WHAT YOU WILL DO >>
1/ From the BDC comments, reproduce the passage from "It is easy to" up to and including "you don't look.".
2/ Condense the paragraph in the BDC comments that begins "Why is it hard to understand" into a short bulleted list that keeps its main facts.
3/ Answer these questions using the BDC comments. Give each answer on its own line with the matching letter.
(a) According to the opening paragraph, what should be changed instead of the sales format?
(b) When did William Phillips post his comment?
(c) What minimum closing rate does Mike Warwick say BDC agents must reach?

>> BEGIN SELECTION

It is easy to understand, change trainers (managers), not your sales format.   If they cant sell on the phone, they cant sell in person. One you can see and stop, the other you cant if you don't look.  

Comment by Mike Warwick on July 28, 2014 at 3:26pm

Why is it hard to understand that it's easier to train 3 BDC agents to be experts at what they do than it is to train 15 salespeople?  I agree that ROI is not only important but should be the deciding factor. If your BDC agents are not closing a minimum of 14%, they are costing you money.

Comment by William Phillips on July 28, 2014 at 3:13pm

If Alan did post it, he is correct.  If hear these comments in this Blog right, you can train BDC people but you cant train sales staff??  Who hired them and who's managing them is the real problem.  The excuses I have read in this Blog are unreal.  Have any of you ever run or owned a store?   Sales staff are too busy?  give me a break,give them less leads....  BDC's are excuse crutches for untrained or undisciplined sales staff, they should never be, but are used for first time contact.  How many surveys do you want to take the time to read that verifies customers hate being passed around.  BDC's do work for out bounding, they perfectly train your sales staff to just watch for the front door to open at the dealership.  Get ready smarter cars are evolving year by year.  When you start accepting the EXCUSE that your sales staff cant be trained, cant follow up and cant talk to a client your headed down the path of no return. Soon the car will be to difficult for the staff to operate (to time consuming) so now they cant sell it,let someone else do that.  Put your sales staff in the right amount of leads (obviously less than most of you think) and hold them accountable for more than just the end result of any opportunity and your will see the Magic you long for.  Do I have clients with BDC's, absolutely, and we make them work.  Are they the best solution, absolutely not, and the reasoning to any GOOD manager who reads the financial statement is obvious.  More employees and poor ROI.   Accountability is the toughest pill to swallow in the auto industry, because its the only one that works.  Drink someones Kool-Aid or your own.

>> END SELECTION
>> BEGIN DATA LINES

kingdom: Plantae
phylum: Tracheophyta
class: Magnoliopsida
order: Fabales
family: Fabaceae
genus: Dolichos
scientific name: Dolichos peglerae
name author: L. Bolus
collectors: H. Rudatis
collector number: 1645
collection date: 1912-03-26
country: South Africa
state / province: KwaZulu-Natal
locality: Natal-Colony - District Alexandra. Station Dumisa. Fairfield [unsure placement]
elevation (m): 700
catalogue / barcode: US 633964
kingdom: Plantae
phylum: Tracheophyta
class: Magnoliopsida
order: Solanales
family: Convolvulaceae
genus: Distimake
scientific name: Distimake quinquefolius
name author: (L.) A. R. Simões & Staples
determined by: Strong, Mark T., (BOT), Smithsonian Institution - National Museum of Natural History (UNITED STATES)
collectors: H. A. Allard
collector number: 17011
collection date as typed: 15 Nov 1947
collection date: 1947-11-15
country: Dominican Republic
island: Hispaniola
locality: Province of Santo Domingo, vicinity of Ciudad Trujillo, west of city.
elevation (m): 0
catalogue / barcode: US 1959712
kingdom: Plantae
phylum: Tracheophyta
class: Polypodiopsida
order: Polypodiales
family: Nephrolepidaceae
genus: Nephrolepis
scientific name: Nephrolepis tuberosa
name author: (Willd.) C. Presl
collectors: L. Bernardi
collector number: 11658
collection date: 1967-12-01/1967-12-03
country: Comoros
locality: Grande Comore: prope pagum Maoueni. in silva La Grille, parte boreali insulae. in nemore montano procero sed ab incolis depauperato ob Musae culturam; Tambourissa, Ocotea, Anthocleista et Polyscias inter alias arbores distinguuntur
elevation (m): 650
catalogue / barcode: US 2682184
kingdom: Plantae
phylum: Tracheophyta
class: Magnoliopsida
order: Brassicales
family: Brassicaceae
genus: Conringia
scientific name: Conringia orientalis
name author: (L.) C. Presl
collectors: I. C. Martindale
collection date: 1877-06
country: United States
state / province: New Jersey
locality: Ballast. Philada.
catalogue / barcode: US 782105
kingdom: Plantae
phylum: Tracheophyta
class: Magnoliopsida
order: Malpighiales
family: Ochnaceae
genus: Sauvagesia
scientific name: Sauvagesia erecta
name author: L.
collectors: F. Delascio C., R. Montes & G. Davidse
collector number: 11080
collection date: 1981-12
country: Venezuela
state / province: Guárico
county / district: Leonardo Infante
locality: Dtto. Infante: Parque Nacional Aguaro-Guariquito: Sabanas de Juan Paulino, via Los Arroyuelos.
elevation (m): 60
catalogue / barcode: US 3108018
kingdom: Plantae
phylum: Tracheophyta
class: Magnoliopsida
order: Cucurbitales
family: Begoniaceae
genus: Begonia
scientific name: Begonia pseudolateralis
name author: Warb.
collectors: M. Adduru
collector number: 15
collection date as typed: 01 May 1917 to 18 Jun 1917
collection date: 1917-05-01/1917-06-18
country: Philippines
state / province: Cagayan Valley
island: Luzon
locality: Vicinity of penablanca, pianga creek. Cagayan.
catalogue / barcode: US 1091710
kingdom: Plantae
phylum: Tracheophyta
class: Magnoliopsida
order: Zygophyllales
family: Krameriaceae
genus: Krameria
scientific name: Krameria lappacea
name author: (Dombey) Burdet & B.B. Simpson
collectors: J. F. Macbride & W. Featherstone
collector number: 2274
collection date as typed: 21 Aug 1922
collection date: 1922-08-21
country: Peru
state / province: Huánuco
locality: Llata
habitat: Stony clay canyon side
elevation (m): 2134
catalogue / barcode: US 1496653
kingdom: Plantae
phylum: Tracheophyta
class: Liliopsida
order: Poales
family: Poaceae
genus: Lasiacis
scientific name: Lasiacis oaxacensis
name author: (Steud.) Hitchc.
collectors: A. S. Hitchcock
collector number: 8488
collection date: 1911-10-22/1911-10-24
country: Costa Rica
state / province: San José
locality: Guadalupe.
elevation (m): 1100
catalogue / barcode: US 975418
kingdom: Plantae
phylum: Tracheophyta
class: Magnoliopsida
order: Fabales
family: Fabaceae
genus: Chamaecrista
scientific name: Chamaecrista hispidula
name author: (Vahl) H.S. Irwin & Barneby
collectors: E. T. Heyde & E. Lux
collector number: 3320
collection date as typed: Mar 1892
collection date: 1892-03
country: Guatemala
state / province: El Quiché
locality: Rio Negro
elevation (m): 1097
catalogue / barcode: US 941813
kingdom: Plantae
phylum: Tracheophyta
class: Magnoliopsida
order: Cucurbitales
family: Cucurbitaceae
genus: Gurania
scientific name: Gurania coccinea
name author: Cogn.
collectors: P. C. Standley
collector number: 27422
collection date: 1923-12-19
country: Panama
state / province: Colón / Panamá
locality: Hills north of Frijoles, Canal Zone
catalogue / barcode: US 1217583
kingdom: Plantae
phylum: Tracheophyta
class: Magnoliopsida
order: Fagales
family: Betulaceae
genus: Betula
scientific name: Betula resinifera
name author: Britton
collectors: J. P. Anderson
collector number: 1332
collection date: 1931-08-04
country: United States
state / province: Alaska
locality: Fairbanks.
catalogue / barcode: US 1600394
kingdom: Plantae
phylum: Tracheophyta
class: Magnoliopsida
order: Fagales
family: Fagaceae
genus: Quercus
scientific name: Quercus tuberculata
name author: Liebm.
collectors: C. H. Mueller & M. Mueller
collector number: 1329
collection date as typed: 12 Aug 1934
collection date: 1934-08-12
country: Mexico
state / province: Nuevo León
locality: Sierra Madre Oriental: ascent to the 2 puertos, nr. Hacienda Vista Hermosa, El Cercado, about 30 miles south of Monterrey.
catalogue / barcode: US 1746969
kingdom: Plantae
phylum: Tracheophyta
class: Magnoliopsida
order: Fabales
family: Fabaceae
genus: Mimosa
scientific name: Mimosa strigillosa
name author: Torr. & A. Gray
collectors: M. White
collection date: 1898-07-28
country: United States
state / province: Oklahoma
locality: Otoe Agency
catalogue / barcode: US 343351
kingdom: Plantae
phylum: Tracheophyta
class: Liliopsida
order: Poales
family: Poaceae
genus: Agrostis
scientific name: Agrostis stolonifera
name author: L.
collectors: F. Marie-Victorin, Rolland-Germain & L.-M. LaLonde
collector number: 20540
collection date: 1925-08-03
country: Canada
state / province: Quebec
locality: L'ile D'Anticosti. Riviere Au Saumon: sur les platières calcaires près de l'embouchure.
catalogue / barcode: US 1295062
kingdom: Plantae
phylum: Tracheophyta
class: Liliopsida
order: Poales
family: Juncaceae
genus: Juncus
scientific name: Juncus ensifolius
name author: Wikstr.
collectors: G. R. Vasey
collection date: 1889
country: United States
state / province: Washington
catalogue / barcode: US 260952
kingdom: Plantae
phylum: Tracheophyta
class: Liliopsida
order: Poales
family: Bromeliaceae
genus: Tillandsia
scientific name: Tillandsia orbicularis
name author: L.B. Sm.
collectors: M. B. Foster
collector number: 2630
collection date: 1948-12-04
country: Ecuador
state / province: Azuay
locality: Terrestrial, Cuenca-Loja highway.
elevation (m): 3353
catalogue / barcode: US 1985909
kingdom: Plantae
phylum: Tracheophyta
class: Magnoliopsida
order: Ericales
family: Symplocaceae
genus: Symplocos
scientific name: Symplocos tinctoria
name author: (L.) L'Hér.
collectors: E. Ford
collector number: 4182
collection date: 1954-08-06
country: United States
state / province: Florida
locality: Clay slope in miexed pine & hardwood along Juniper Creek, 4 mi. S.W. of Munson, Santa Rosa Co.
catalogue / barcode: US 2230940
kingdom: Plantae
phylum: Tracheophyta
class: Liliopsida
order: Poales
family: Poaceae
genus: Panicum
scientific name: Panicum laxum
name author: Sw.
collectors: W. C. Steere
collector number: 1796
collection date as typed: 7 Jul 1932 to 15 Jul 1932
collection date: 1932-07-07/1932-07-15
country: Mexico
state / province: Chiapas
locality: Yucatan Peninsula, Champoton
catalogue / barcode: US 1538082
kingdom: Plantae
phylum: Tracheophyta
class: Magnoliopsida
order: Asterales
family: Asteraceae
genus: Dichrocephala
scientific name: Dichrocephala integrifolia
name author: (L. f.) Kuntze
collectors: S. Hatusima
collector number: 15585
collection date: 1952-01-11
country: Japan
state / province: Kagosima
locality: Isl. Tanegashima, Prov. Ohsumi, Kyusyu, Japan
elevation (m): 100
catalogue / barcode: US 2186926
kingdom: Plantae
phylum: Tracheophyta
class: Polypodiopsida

>> END DATA LINES

TASK-BY-TASK SOLUTIONS >>
1/
It is easy to understand, change trainers (managers), not your sales format.   If they cant sell on the phone, they cant sell in person. One you can see and stop, the other you cant if you don't look.

2/
- Training 3 BDC agents to be experts is easier than training 15 salespeople.
- ROI is important and should be the deciding factor.
- BDC agents who don't close at least 14% are costing the dealership money.

3/
(a) The trainers (managers).
(b) July 28, 2014 at 3:13pm.
(c) 14%.